▶ _Aufgabenstellung_: Zitiere alle folgenden Zeilen wortgetreu. Die Bilder gehören nicht in die Antwort.

▶ _Bereitgestelltes Material_:
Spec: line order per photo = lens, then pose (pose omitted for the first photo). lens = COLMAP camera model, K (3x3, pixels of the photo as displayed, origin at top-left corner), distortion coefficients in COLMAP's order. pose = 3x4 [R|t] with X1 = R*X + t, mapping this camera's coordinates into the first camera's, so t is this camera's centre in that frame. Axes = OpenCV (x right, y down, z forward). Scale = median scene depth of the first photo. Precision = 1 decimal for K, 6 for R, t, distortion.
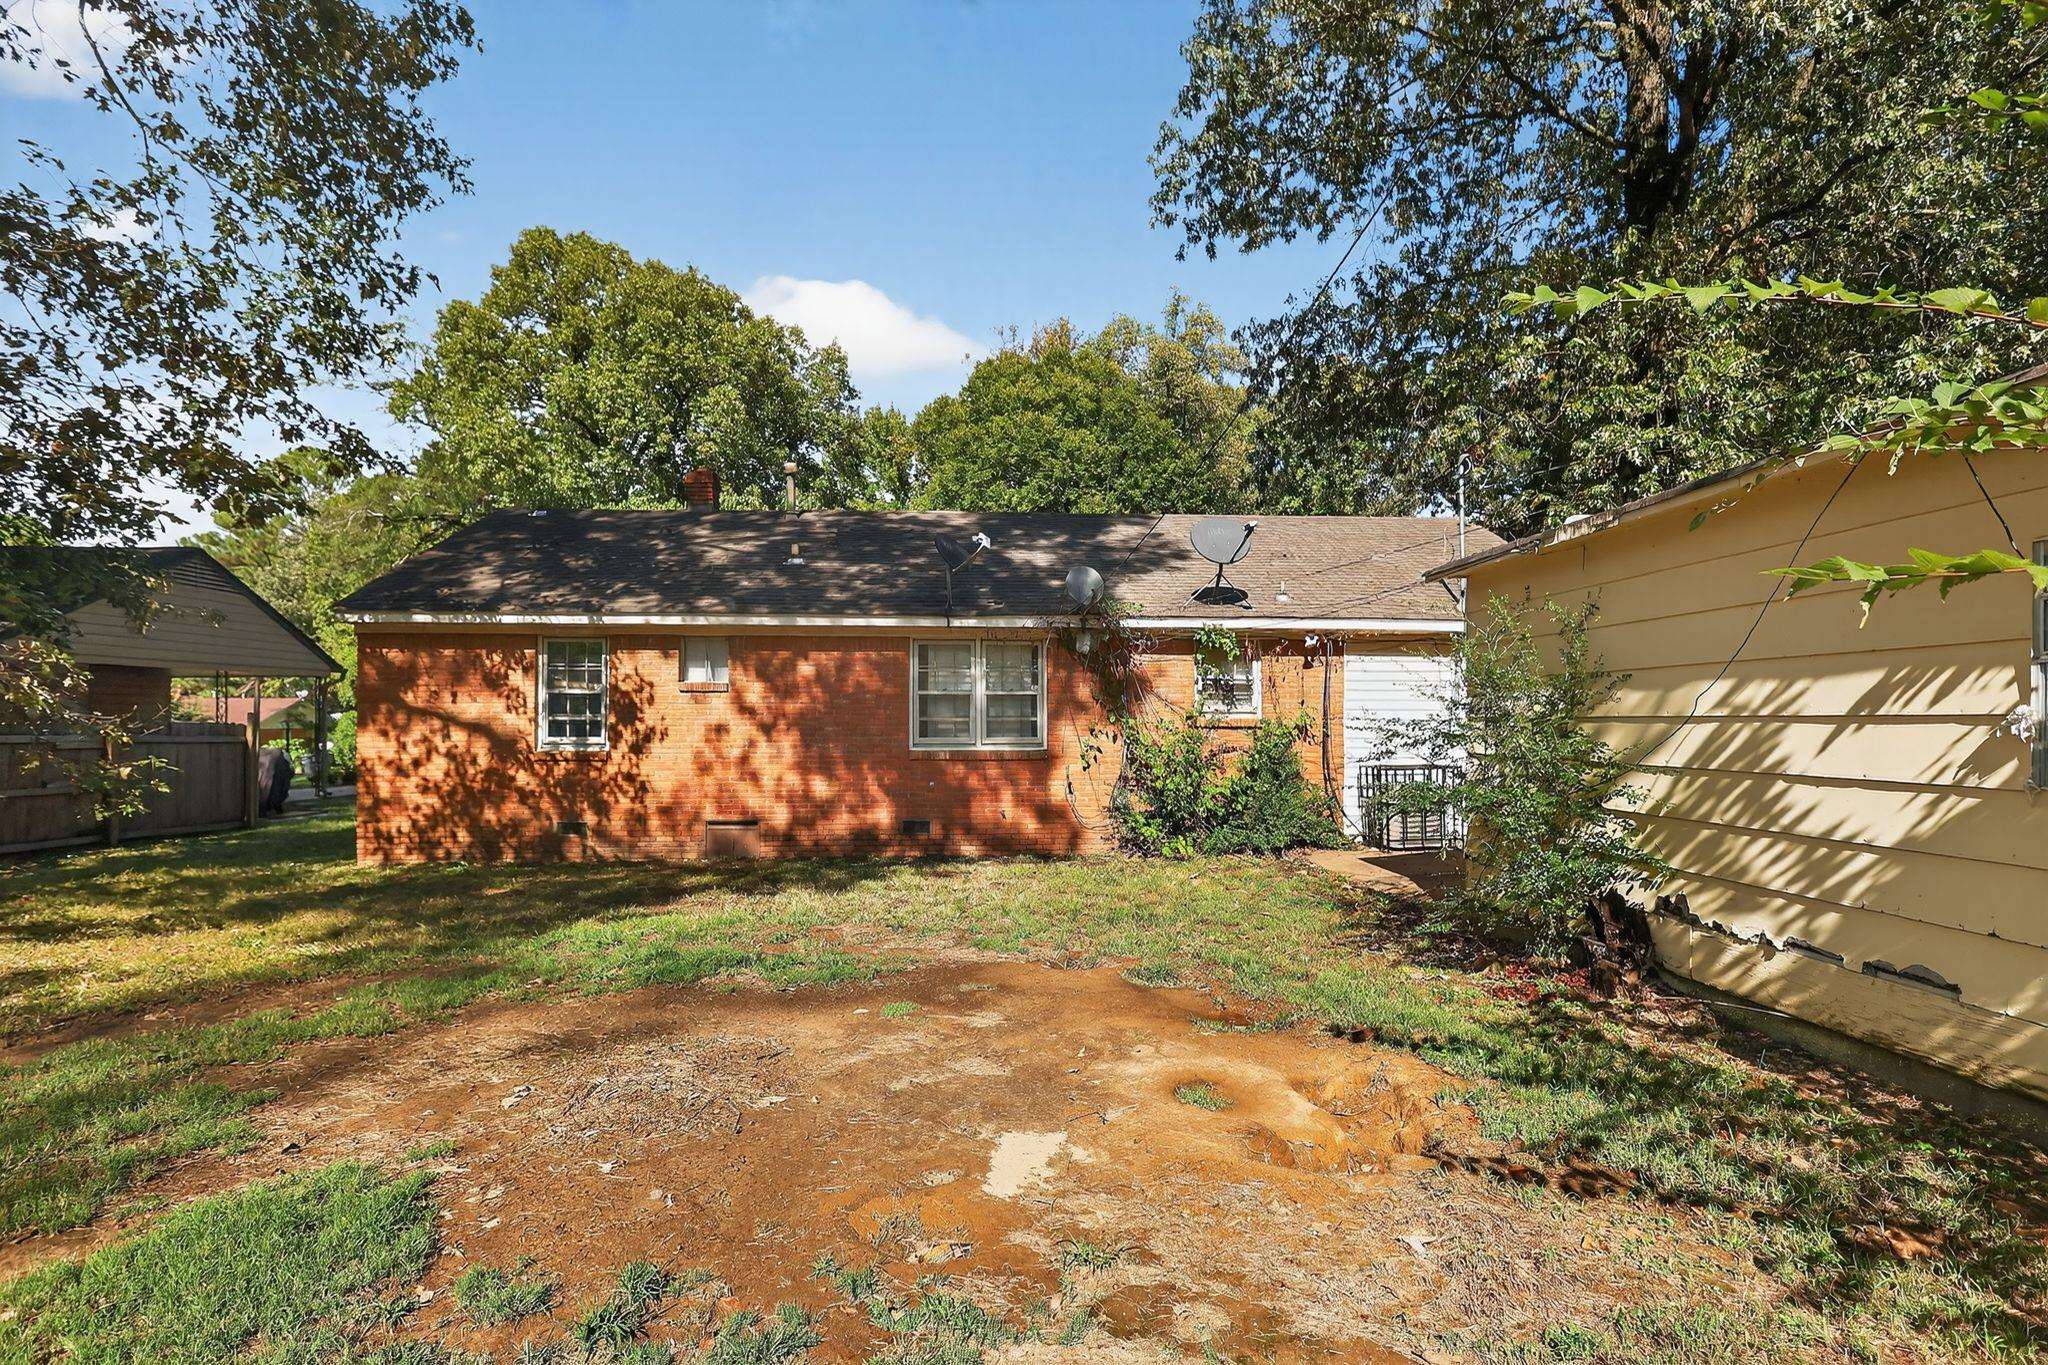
lens RADIAL K [[949.9, 0, 1024.0], [0, 949.9, 713.0], [0, 0, 1]] dist [-0.000319, 0.000142]
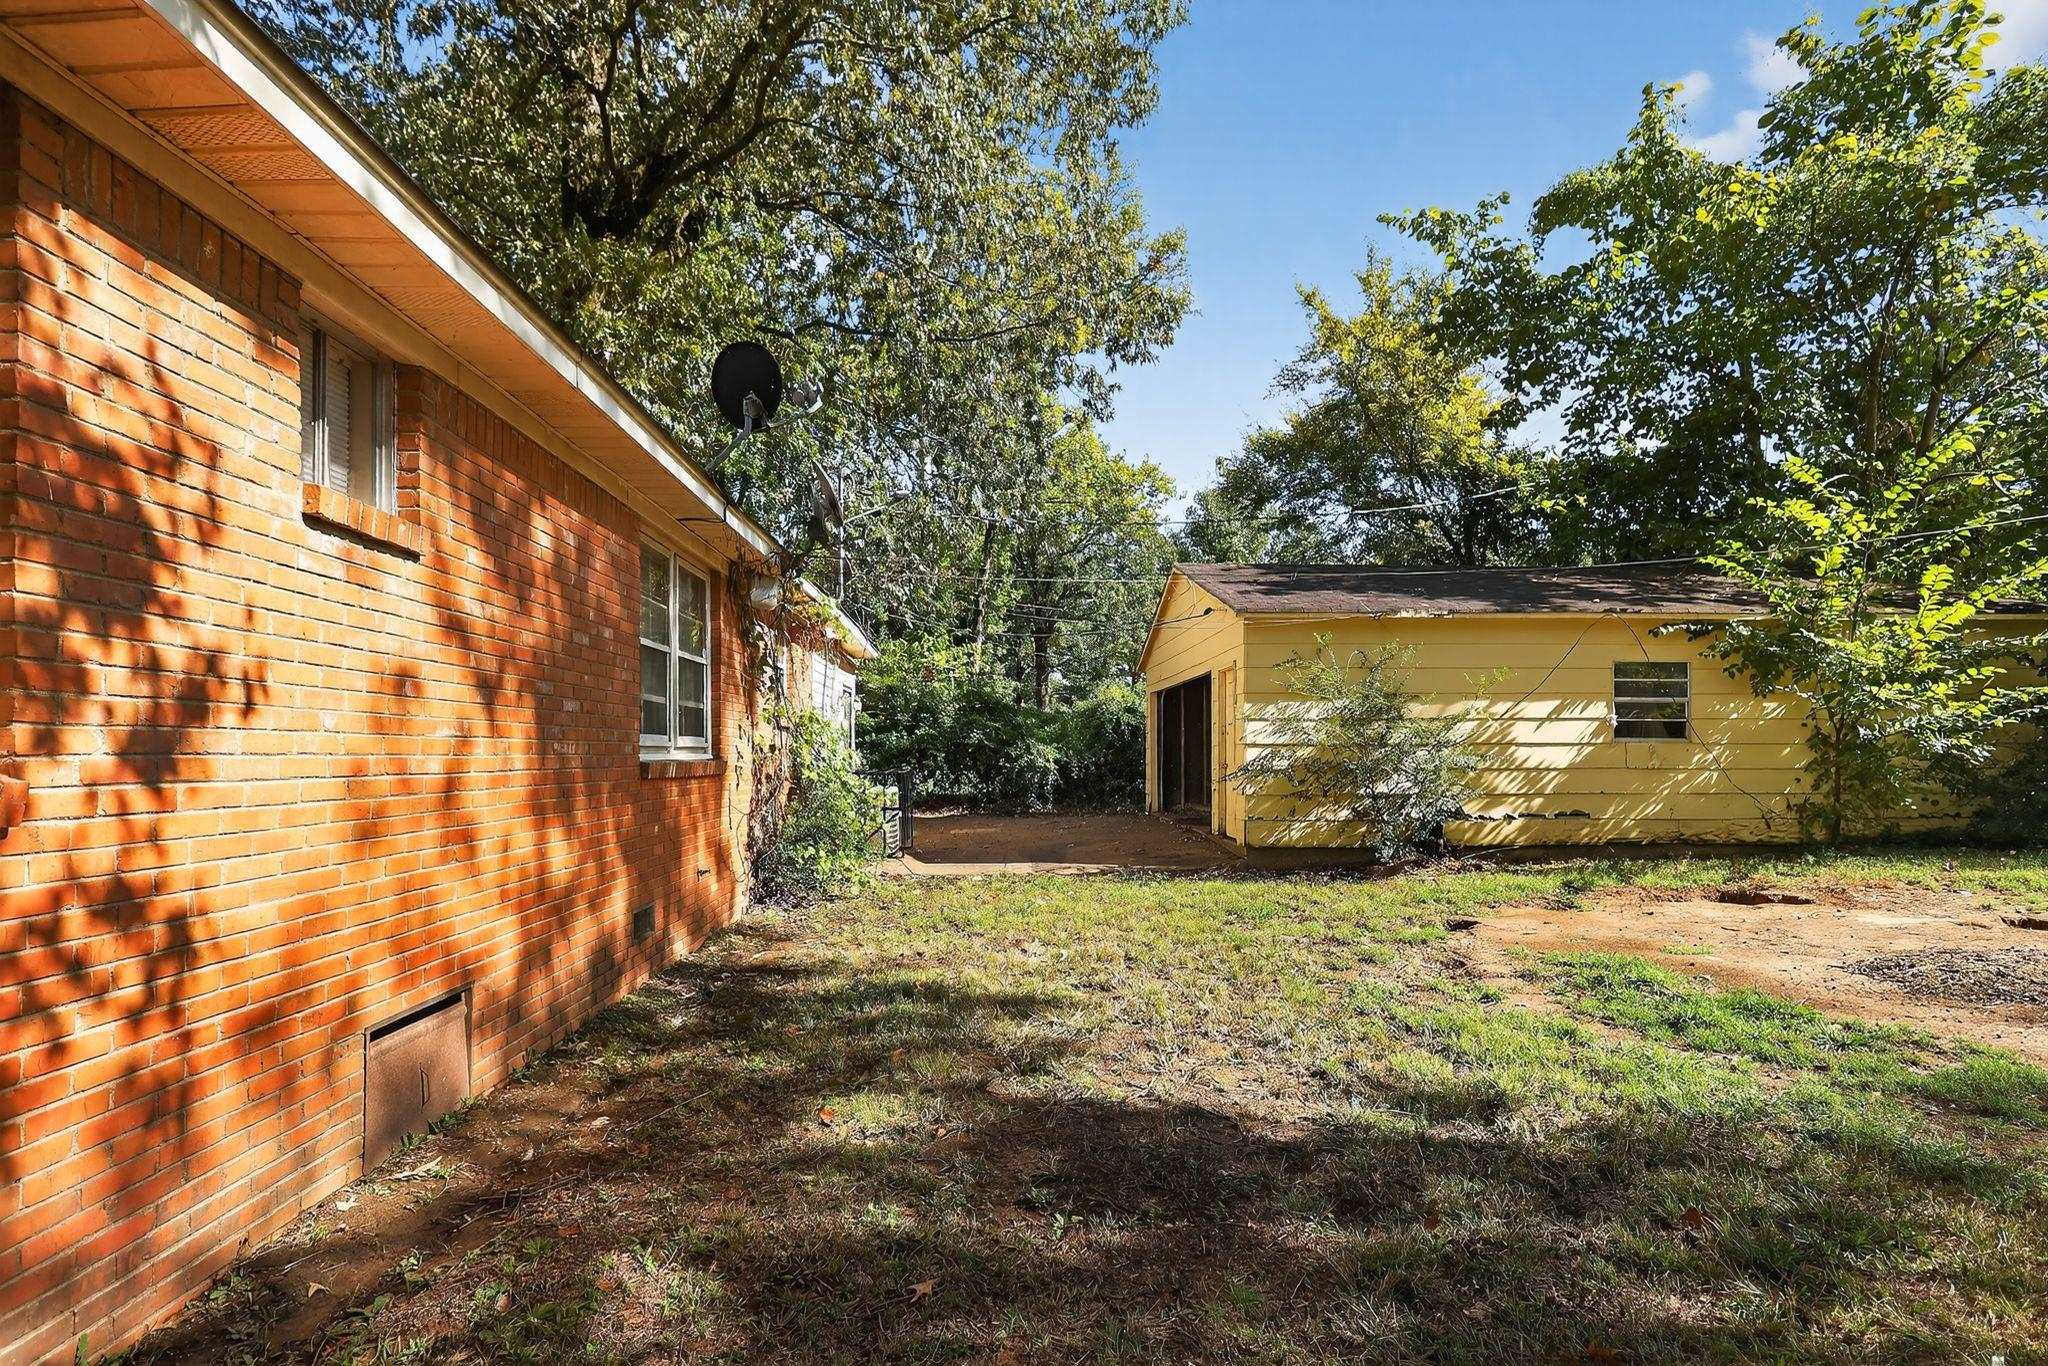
lens RADIAL K [[966.5, 0, 1021.9], [0, 966.5, 757.2], [0, 0, 1]] dist [-0.000306, 0.000093]
pose [[0.026044, -0.002774, 0.999657, -0.604493], [-0.004406, 0.999986, 0.002889, 0.037186], [-0.999651, -0.004479, 0.026032, 0.815172]]
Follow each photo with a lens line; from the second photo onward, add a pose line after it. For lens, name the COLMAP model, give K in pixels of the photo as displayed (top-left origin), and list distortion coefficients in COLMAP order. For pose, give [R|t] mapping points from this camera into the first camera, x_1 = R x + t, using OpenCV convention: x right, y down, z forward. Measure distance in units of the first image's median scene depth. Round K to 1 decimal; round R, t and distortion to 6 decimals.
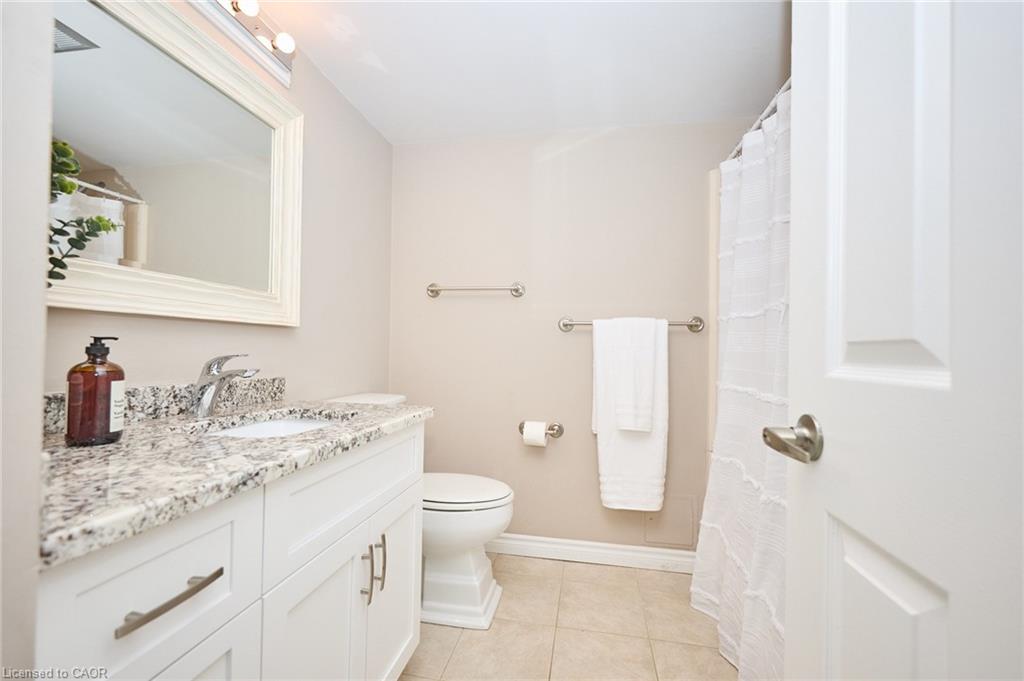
lens RADIAL K [[423.8, 0, 508.4], [0, 423.8, 345.4], [0, 0, 1]] dist [-0.000363, -0.000096]
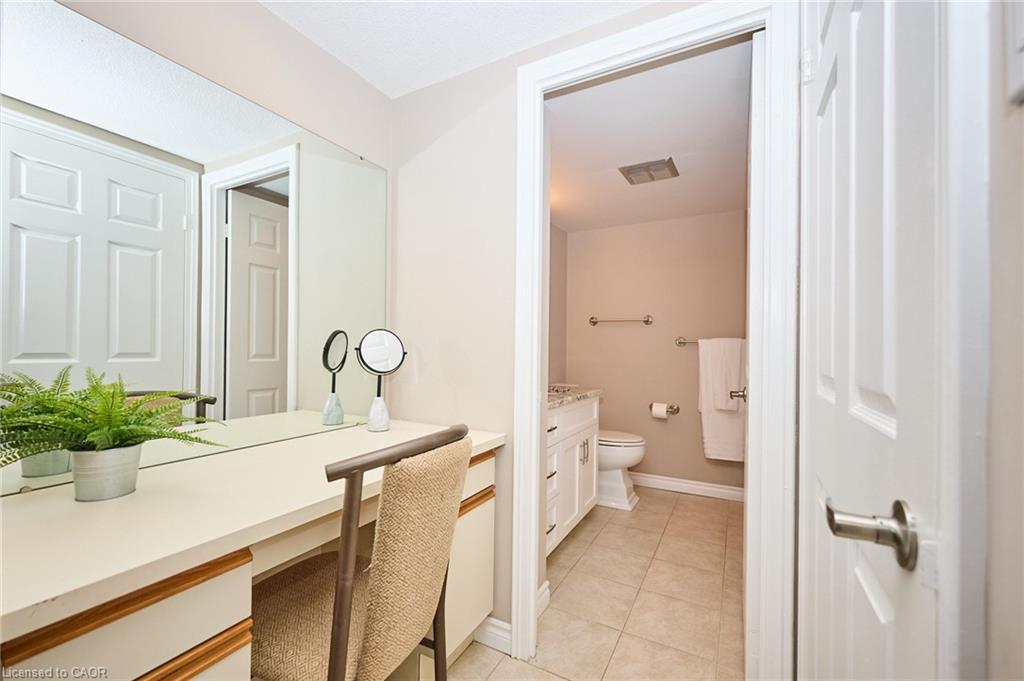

▶ _Ergebnis der Aufgabe_:
Spec: line order per photo = lens, then pose (pose omitted for the first photo). lens = COLMAP camera model, K (3x3, pixels of the photo as displayed, origin at top-left corner), distortion coefficients in COLMAP's order. pose = 3x4 [R|t] with X1 = R*X + t, mapping this camera's coordinates into the first camera's, so t is this camera's centre in that frame. Axes = OpenCV (x right, y down, z forward). Scale = median scene depth of the first photo. Precision = 1 decimal for K, 6 for R, t, distortion.
lens RADIAL K [[949.9, 0, 1024.0], [0, 949.9, 713.0], [0, 0, 1]] dist [-0.000319, 0.000142]
lens RADIAL K [[966.5, 0, 1021.9], [0, 966.5, 757.2], [0, 0, 1]] dist [-0.000306, 0.000093]
pose [[0.026044, -0.002774, 0.999657, -0.604493], [-0.004406, 0.999986, 0.002889, 0.037186], [-0.999651, -0.004479, 0.026032, 0.815172]]
Follow each photo with a lens line; from the second photo onward, add a pose line after it. For lens, name the COLMAP model, give K in pixels of the photo as displayed (top-left origin), and list distortion coefficients in COLMAP order. For pose, give [R|t] mapping points from this camera into the first camera, x_1 = R x + t, using OpenCV convention: x right, y down, z forward. Measure distance in units of the first image's median scene depth. Round K to 1 decimal; round R, t and distortion to 6 decimals.
lens RADIAL K [[423.8, 0, 508.4], [0, 423.8, 345.4], [0, 0, 1]] dist [-0.000363, -0.000096]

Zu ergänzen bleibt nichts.